▶ _Source material_
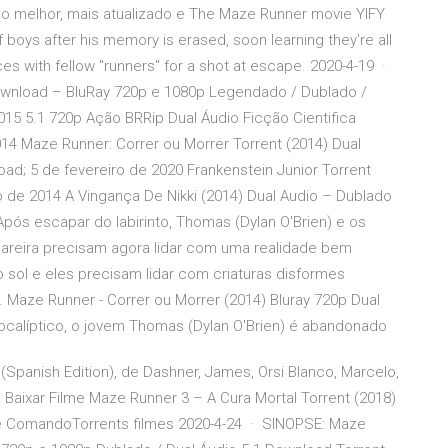
 o melhor, mais atualizado e The Maze Runner movie YIFY
 boys after his memory is erased, soon learning they're all
rces with fellow "runners" for a shot at escape. 2020-4-19 ·
wnload – BluRay 720p e 1080p Legendado / Dublado /
15 5.1 720p Ação BRRip Dual Áudio Ficção Cientifica
4 Maze Runner: Correr ou Morrer Torrent (2014) Dual
ad; 5 de fevereiro de 2020 Frankenstein Junior Torrent
de 2014 A Vingança De Nikki (2014) Dual Audio – Dublado
ós escapar do labirinto, Thomas (Dylan O'Brien) e os
reira precisam agora lidar com uma realidade bem
lo sol e eles precisam lidar com criaturas disformes
Maze Runner - Correr ou Morrer (2014) Bluray 720p Dual
alíptico, o jovem Thomas (Dylan O'Brien) é abandonado
Spanish Edition), de Dashner, James, Orsi Blanco, Marcelo,
s Baixar Filme Maze Runner 3 – A Cura Mortal Torrent (2018)
e ComandoTorrents filmes 2020-4-24 · SINOPSE: Maze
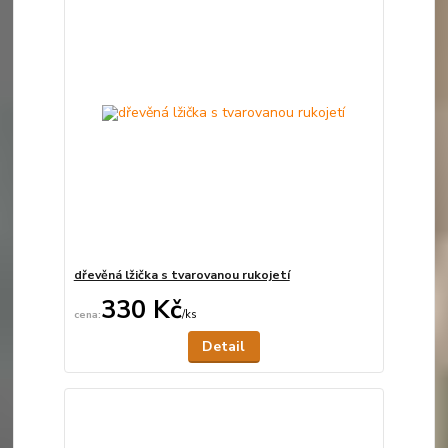
dřevěná lžička s tvarovanou rukojetí
330 Kč
/
ks
Není skladem
Detail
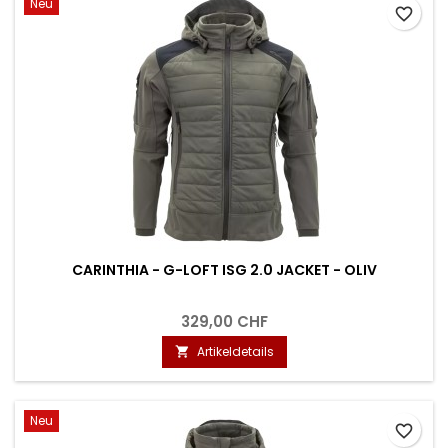
Neu
favorite_border
CARINTHIA - G-LOFT ISG 2.0 JACKET - OLIV
329,00 CHF
Artikeldetails

Neu
favorite_border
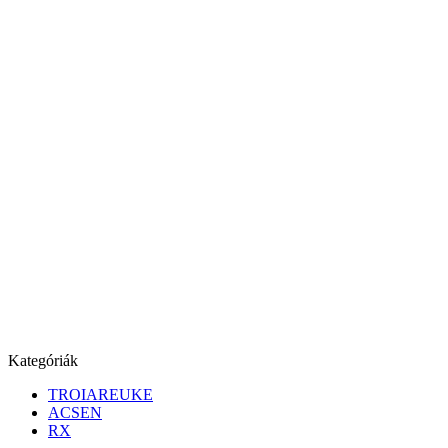
Kategóriák
TROIAREUKE
ACSEN
RX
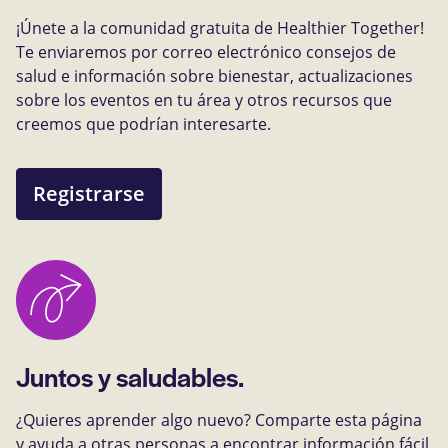
¡Únete a la comunidad gratuita de Healthier Together!
Te enviaremos por correo electrónico consejos de
salud e información sobre bienestar, actualizaciones
sobre los eventos en tu área y otros recursos que
creemos que podrían interesarte.
Registrarse
Juntos y saludables.
¿Quieres aprender algo nuevo? Comparte esta página
y ayuda a otras personas a encontrar información fácil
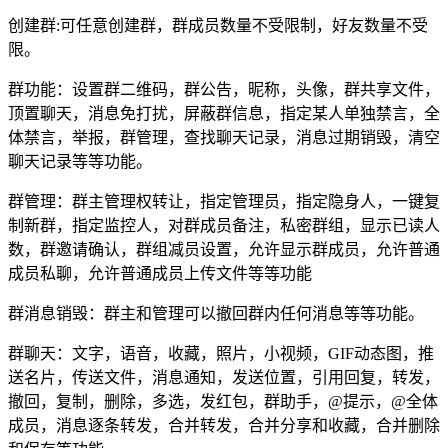
创建群:可任意创建群，群成员数量不受限制，好友数量不受
限。
群功能：设置群二维码，群公告，昵称，头像，群共享文件，
顶置聊天，消息免打扰，屏蔽群信息，指定某人单独禁言，全
体禁言，举报，群管理，查找聊天记录，消息过期销毁，清空
聊天记录等等功能。
群管理：群主管理权转让，指定管理员，指定隐身人，一键复
制新群，指定监控人，对群成员备注，私密群组，显示已读人
数，群邀请确认，群组减员设置，允许显示群成员，允许普通
成员私聊，允许普通成员上传文件等等功能
群消息销毁：群主和管理可以撤回群内任何消息等等功能。
群聊天：文字，语音，收藏，照片，小视频，GIF动态图，推
送名片，传送文件，消息通知，发送位置，引用回复，转发，
撤回，复制，删除，多选，发红包，群助手，@提示，@全体
成员，消息逐条转发，合并转发，合并分享和收藏，合并删除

▶ _Problem description_
Pull out every line of the records that contains the word "Morrer", and copy each one. Case counts, so match capital and small letters.

▶ _Response_
4 Maze Runner: Correr ou Morrer Torrent (2014) Dual
Maze Runner - Correr ou Morrer (2014) Bluray 720p Dual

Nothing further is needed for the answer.